Main content area

Consequences of using pooled versus individual samples for designing environmental monitoring sampling strategies

Bignert, Anders, Eriksson, Ulla, Nyberg, Elisabeth, Miller, Aroha, Danielsson, Sara
Chemosphere 2014 v.94 pp. 177-182
chemical analysis, computers, cost effectiveness, environmental monitoring, variance
Choosing an appropriate sampling strategy for chemical analysis within environmental monitoring includes the important decision of whether to sample and store individual or pooled samples. This choice impacts on future analyses from Environmental Specimen Bank samples. A number of advantages exist to support using either individual or pooled samples for temporal trend studies.
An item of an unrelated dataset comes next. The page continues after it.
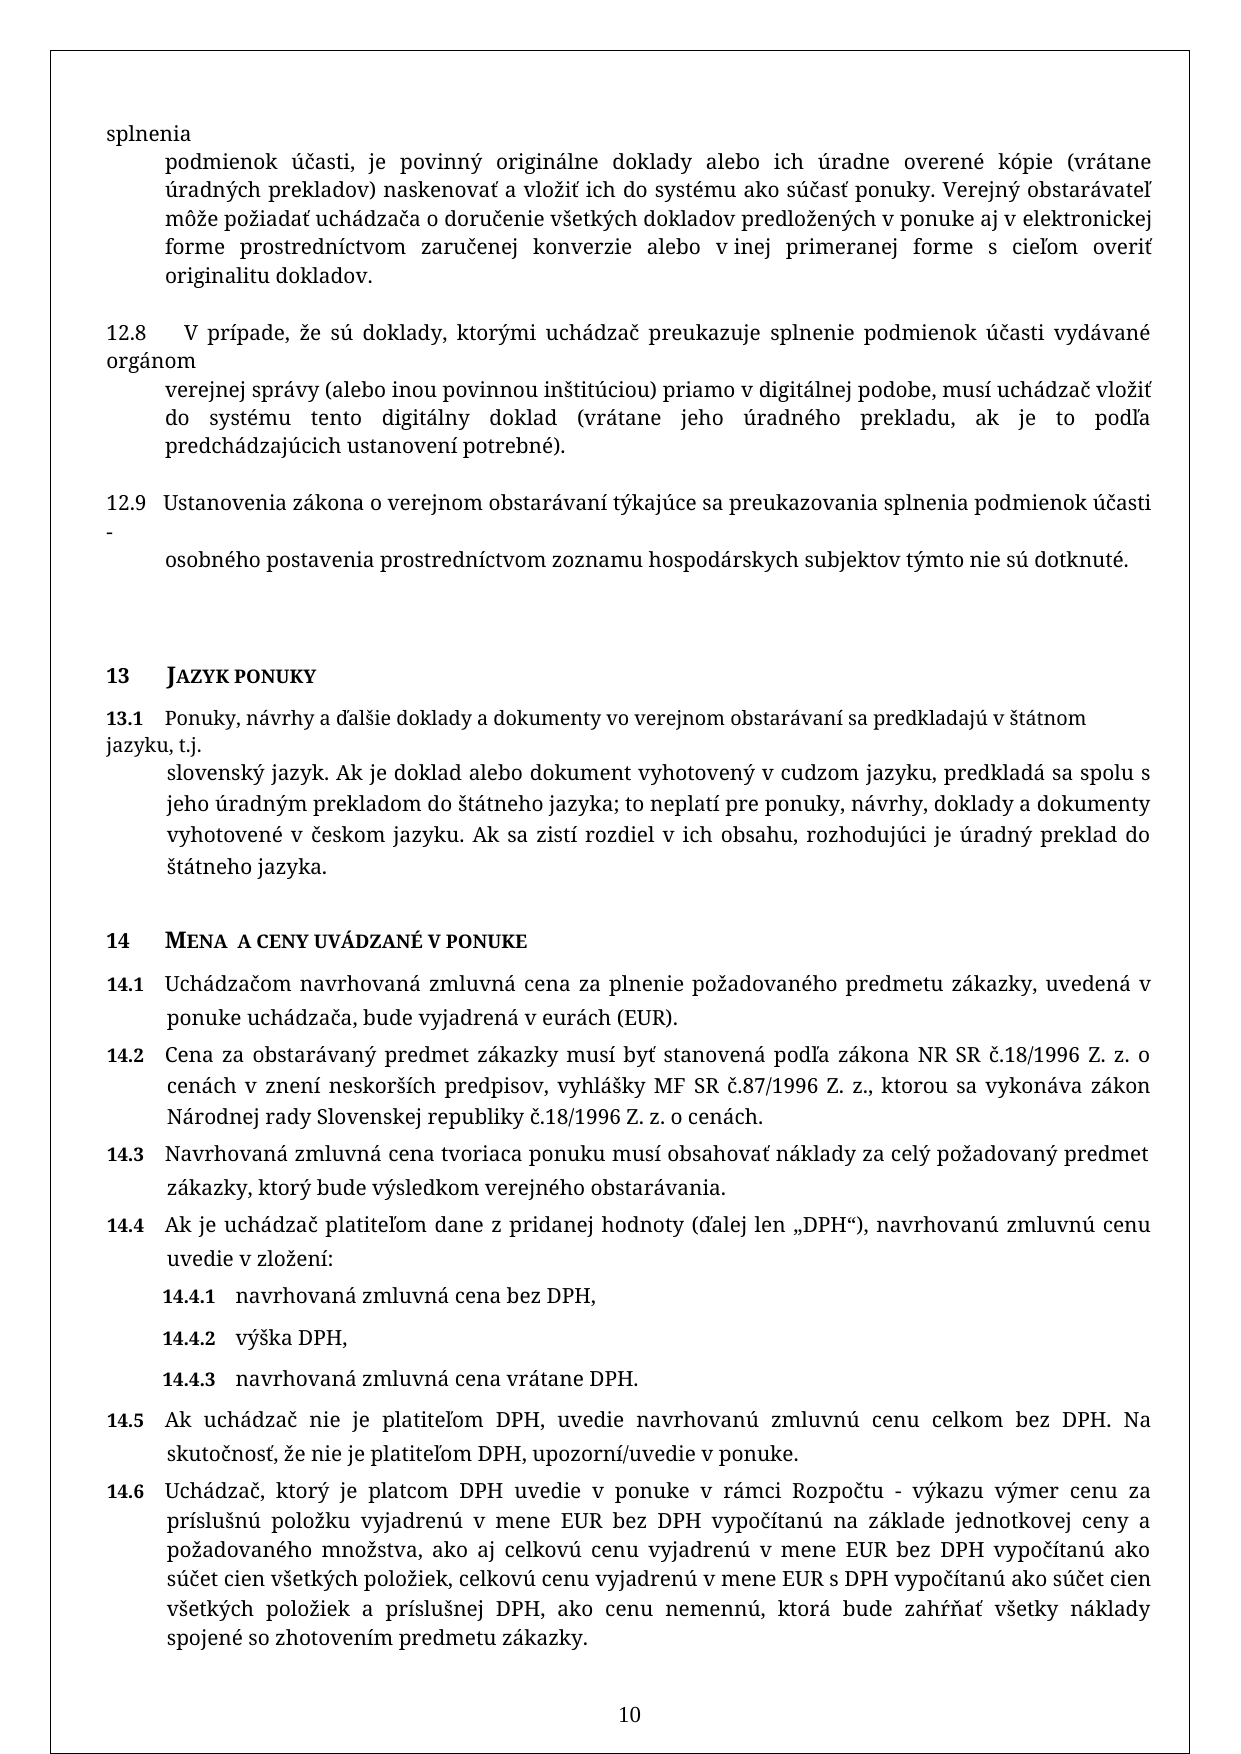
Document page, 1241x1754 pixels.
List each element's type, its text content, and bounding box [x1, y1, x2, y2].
However, it is important to know the total and analytical variance to be able to design the best sampling strategy. Statistical power in temporal or spatial studies is determined by the random/unexplained sample variation. The relationship between chemical analytical error and other sources of variation, as well as the cost for collection, preparation of samples and chemical analysis, will determine the number of individuals in each pool, and the number of pools that should be analysed to achieve high cost efficiency and good statistical power. Various scenarios of different numbers of individual samples, different numbers of pooled samples containing various numbers of individual specimens, the relationships between chemical analytical error and other sources of sample variance, have been compared by simulating random sampling from computer generated populations using realistic measures of variation from ongoing monitoring activities. These results offer guidance in the design of a cost-efficient, statistically sound sampling strategy.